Now that we have cleaned up our data let's take a look our results. To do this we install matplotlib using

pip install matplotlib

in our virtual environment. We then import matplotlib.pyplot to allow access to some of the graphical functionality in matplotlib. Below we can see our results:

In [9]:
import matplotlib.pyplot as plt
regular_unleaded.plot(x='date', y='value')
plt.xlabel('Date')
plt.ylabel('Price (dollars)')
plt.title("Regular Unleaded Price over Time")
Out[9]:
Text(0.5, 1.0, 'Regular Unleaded Price over Time')
No description has been provided for this image

We can see from our plot above the average price of regular unleaded has an upward trend.
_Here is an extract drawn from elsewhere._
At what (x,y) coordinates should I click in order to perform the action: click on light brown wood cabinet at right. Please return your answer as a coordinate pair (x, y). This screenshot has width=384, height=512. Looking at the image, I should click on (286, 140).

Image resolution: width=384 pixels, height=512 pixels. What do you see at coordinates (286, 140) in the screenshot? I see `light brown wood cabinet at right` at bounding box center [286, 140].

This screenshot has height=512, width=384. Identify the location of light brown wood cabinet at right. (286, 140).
In addition, we can see that our greatest average price occurred recently (based on our current range of data). To see our start and end date for this collection of data consider the following code:

In [10]:
# get earliest date
min(regular_unleaded['date'])
Out[10]:
Timestamp('1976-01-01 00:00:00')
In [11]:
# get newest date
max(regular_unleaded['date'])
Out[11]:
Timestamp('2023-08-01 00:00:00')

We mentioned the recent date with the highest average price. Let's calculate this value and determine the exact date in our date range.

In [12]:
# Maximum value
max_price = max(regular_unleaded['value'])
max_price
Out[12]:
5.058

Now to find the date with the maximum price. Since we can visually see that we do not have a repeat year we can do the following:

In [13]:
regular_unleaded['value'].idxmax()
Out[13]:
891

With this we can get the actual date of the max value as follows:

In [14]:
regular_unleaded.loc[891, 'date']
Out[14]:
Timestamp('2022-06-01 00:00:00')

Thus, the greatest average price for regular unleaded was in June of 2022.

Conclusion

This is a really rich dataset with a lot of data which can be extracted. In this post we demonstrated how to create a time series plot using one component of this massive dataset. In a future post we will revisit this dataset and extract some more insights using this dataset.